Your assignment:
Rewrite the lines below, replacing "box plot" with "box-and-whisker plot" wherever it appears and leaving everything else unchanged. Omit the pictures from your answer.

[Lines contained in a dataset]
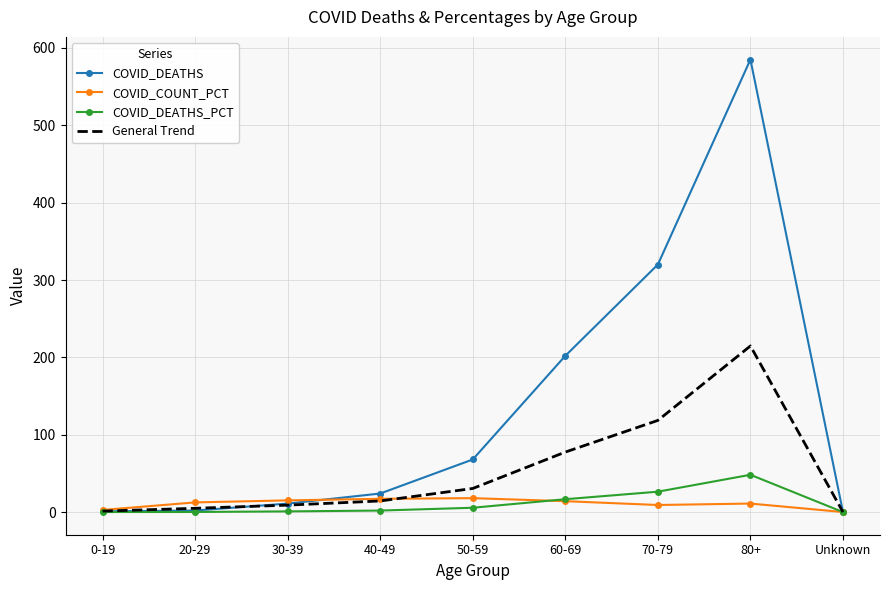

Is the value of General Trend at Unknown greater than the value of COVID_DEATHS at 70-79?

No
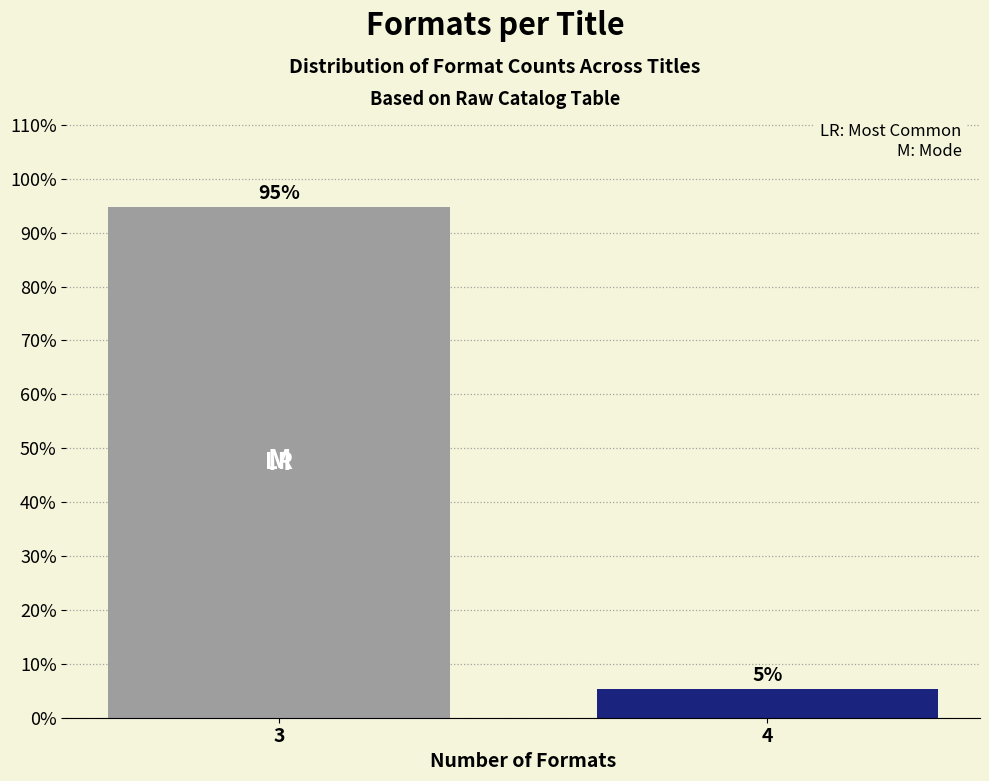

The chart shows a value of 21.1 at 3. True or false?

False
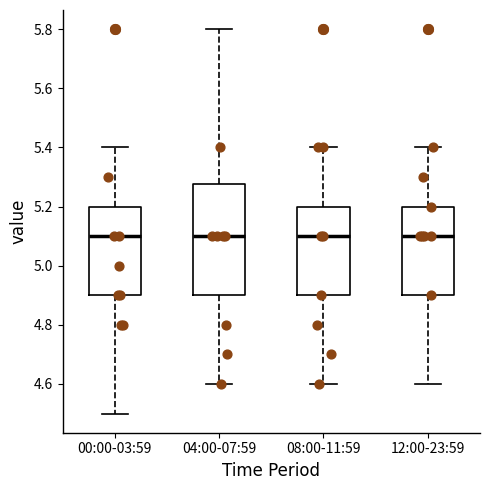

Reading left to right, transcribe this box plot: for each box, give where its median line is, the range the box spans, and where its two whiskers end, as read against the y-axis. The values are not printed on the chart, so give them approximately, as read against the axis.

00:00-03:59: median 5.10, box 4.90 to 5.20, whiskers 4.50 to 5.40
04:00-07:59: median 5.10, box 4.90 to 5.28, whiskers 4.60 to 5.80
08:00-11:59: median 5.10, box 4.90 to 5.20, whiskers 4.60 to 5.40
12:00-23:59: median 5.10, box 4.90 to 5.20, whiskers 4.60 to 5.40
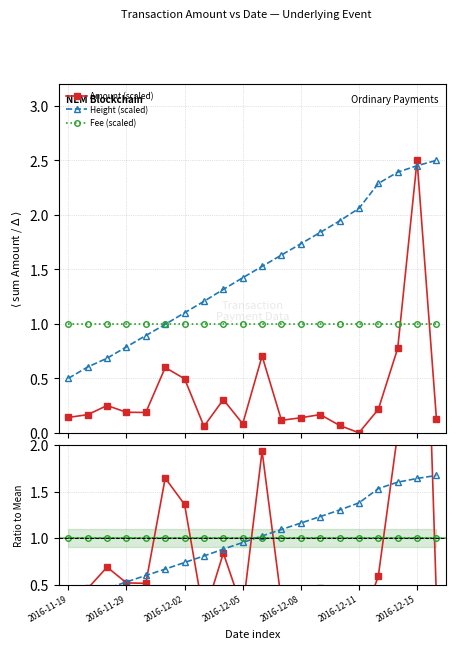

What is the minimum value for Fee (scaled)?

1.0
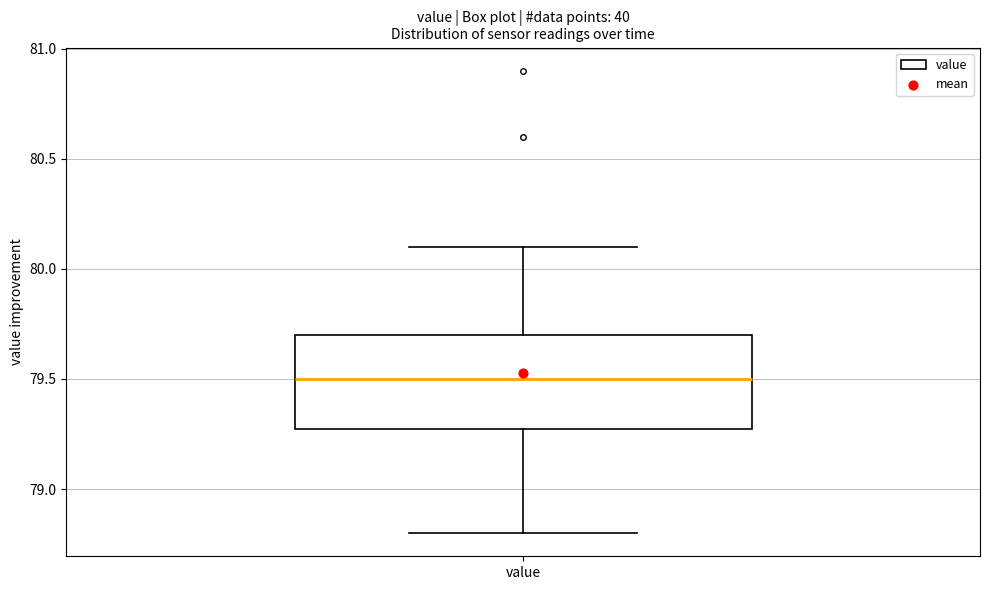

Read this box plot against the y-axis: the position of the median line, the range covered by the box, and the ends of both whiskers. The values are not printed on the chart, so give them approximately, as read against the axis.

median 79.5, box 79.3 to 79.7, whiskers 78.8 to 80.1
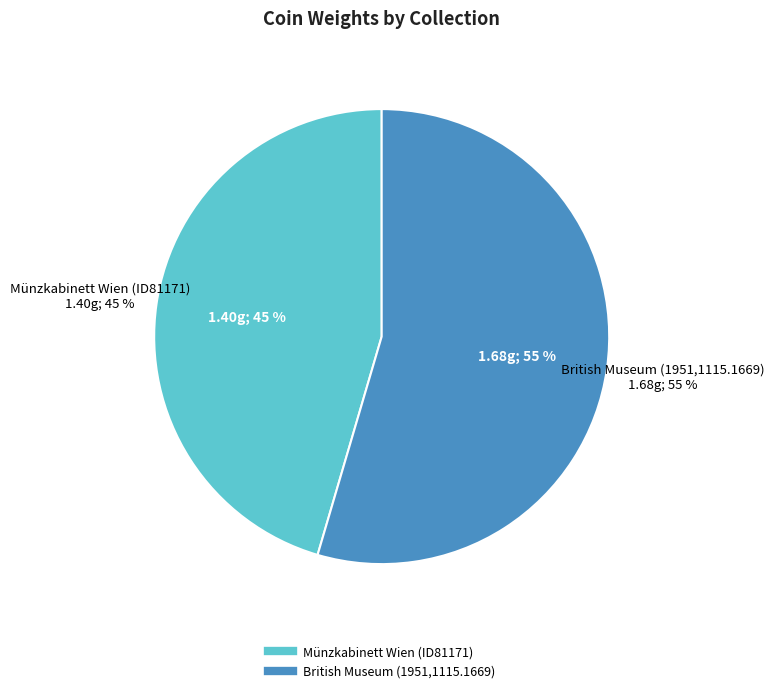

To the nearest percent, what is the average slice percentage?

50%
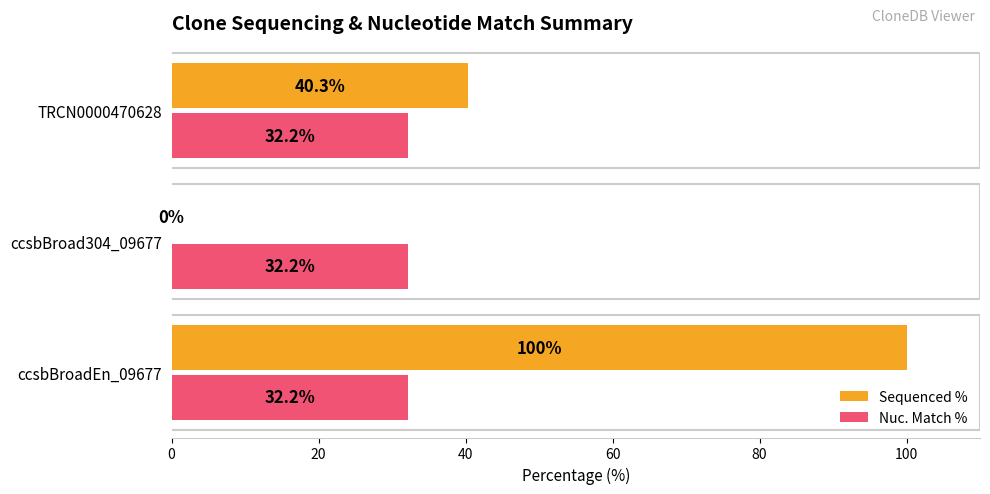

What are all the series names shown in the legend?

Sequenced %, Nuc. Match %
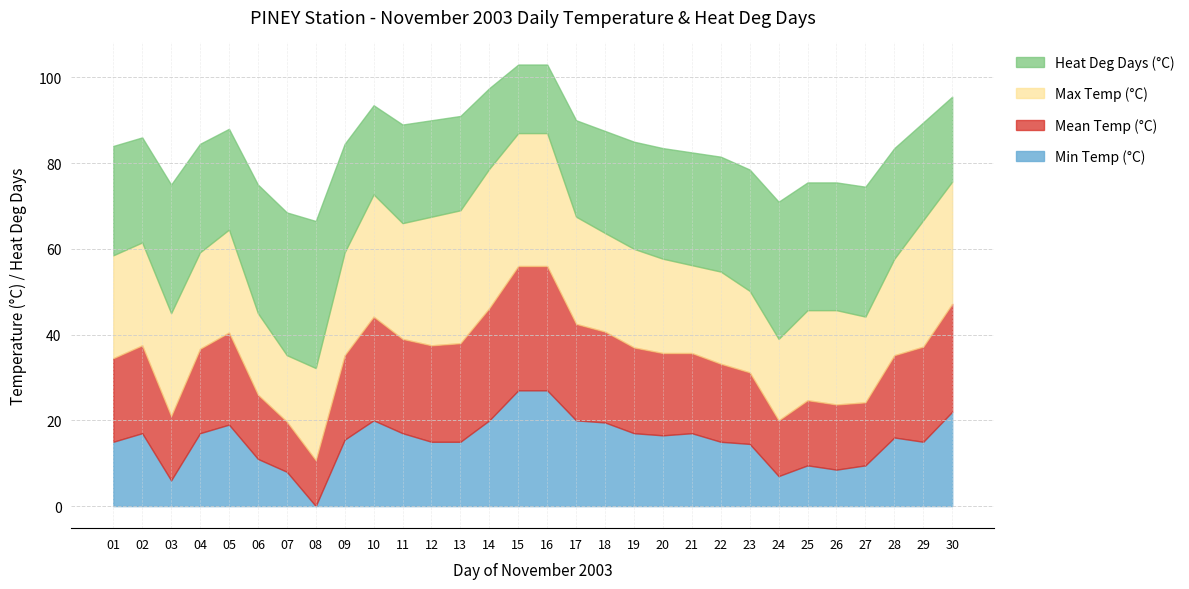

Which has a higher value, 22 or 18?

18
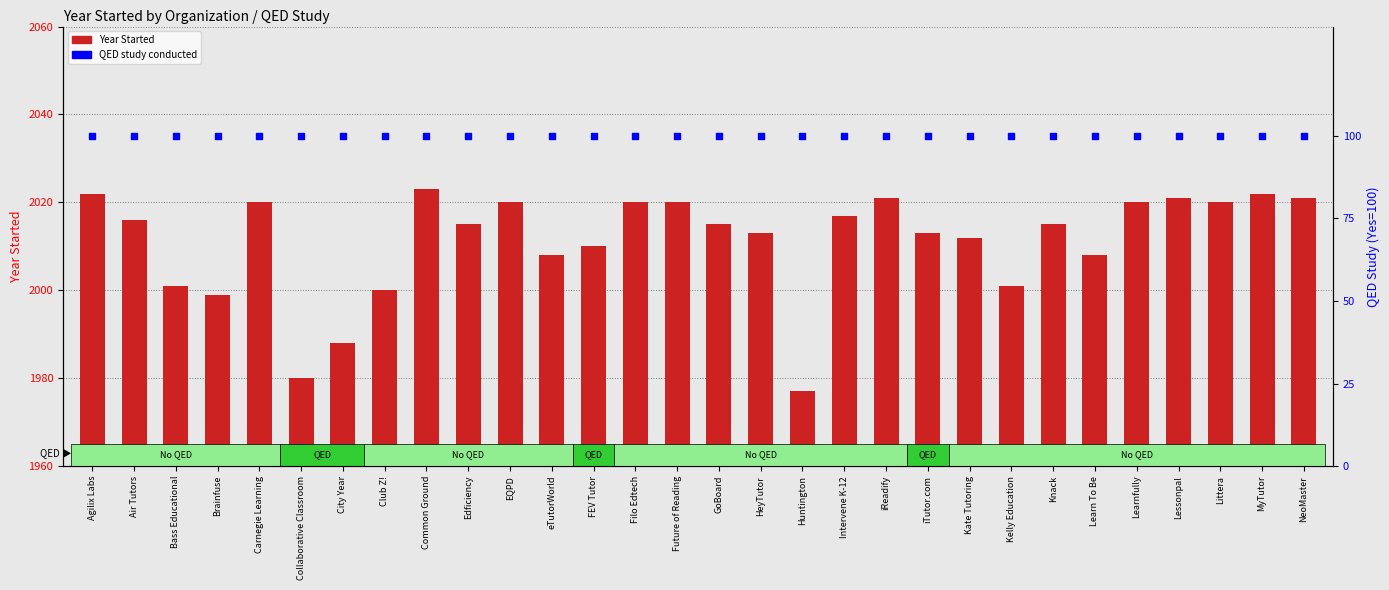

Which series has the largest Y range (max minus min)?

Year Started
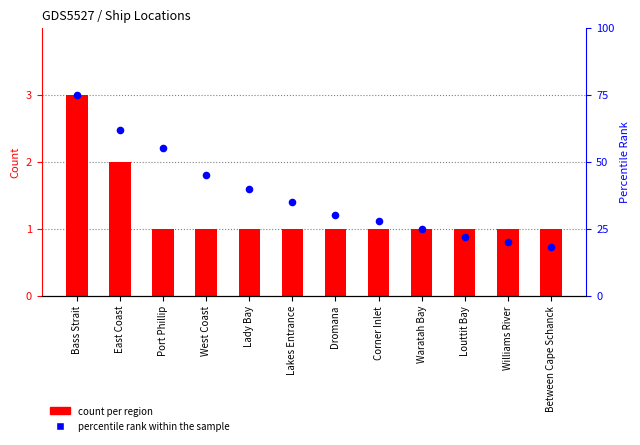

At which category is the sum across all series the highest?

Bass Strait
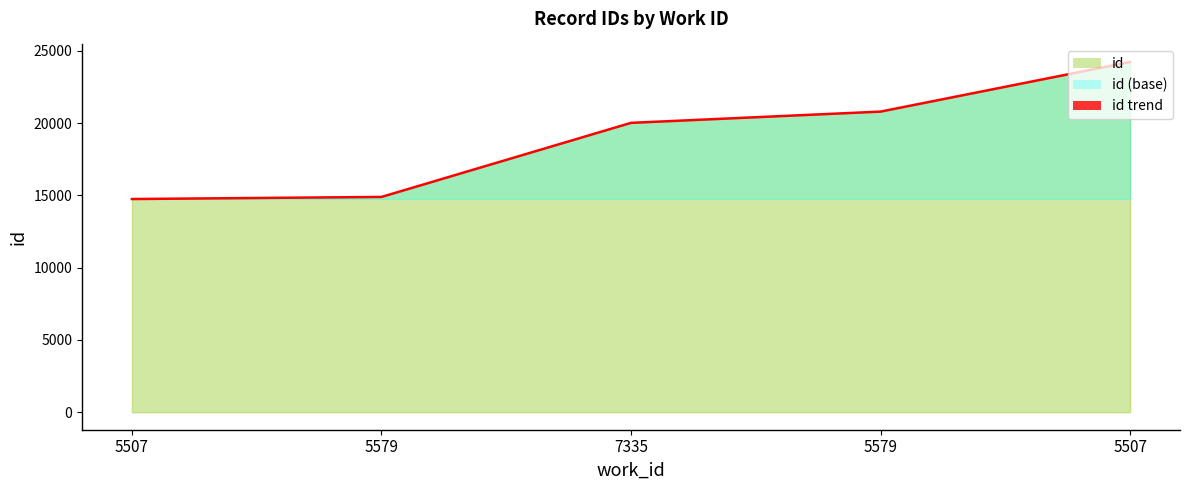

The chart shows a value of 20025 at 7335. True or false?

True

Response to the exercise:
Is the value of General Trend at Unknown greater than the value of COVID_DEATHS at 70-79?

No

The chart shows a value of 21.1 at 3. True or false?

False

Reading left to right, transcribe this box-and-whisker plot: for each box, give where its median line is, the range the box spans, and where its two whiskers end, as read against the y-axis. The values are not printed on the chart, so give them approximately, as read against the axis.

00:00-03:59: median 5.10, box 4.90 to 5.20, whiskers 4.50 to 5.40
04:00-07:59: median 5.10, box 4.90 to 5.28, whiskers 4.60 to 5.80
08:00-11:59: median 5.10, box 4.90 to 5.20, whiskers 4.60 to 5.40
12:00-23:59: median 5.10, box 4.90 to 5.20, whiskers 4.60 to 5.40

What is the minimum value for Fee (scaled)?

1.0

Read this box-and-whisker plot against the y-axis: the position of the median line, the range covered by the box, and the ends of both whiskers. The values are not printed on the chart, so give them approximately, as read against the axis.

median 79.5, box 79.3 to 79.7, whiskers 78.8 to 80.1

To the nearest percent, what is the average slice percentage?

50%

What are all the series names shown in the legend?

Sequenced %, Nuc. Match %

Which has a higher value, 22 or 18?

18

Which series has the largest Y range (max minus min)?

Year Started

At which category is the sum across all series the highest?

Bass Strait

The chart shows a value of 20025 at 7335. True or false?

True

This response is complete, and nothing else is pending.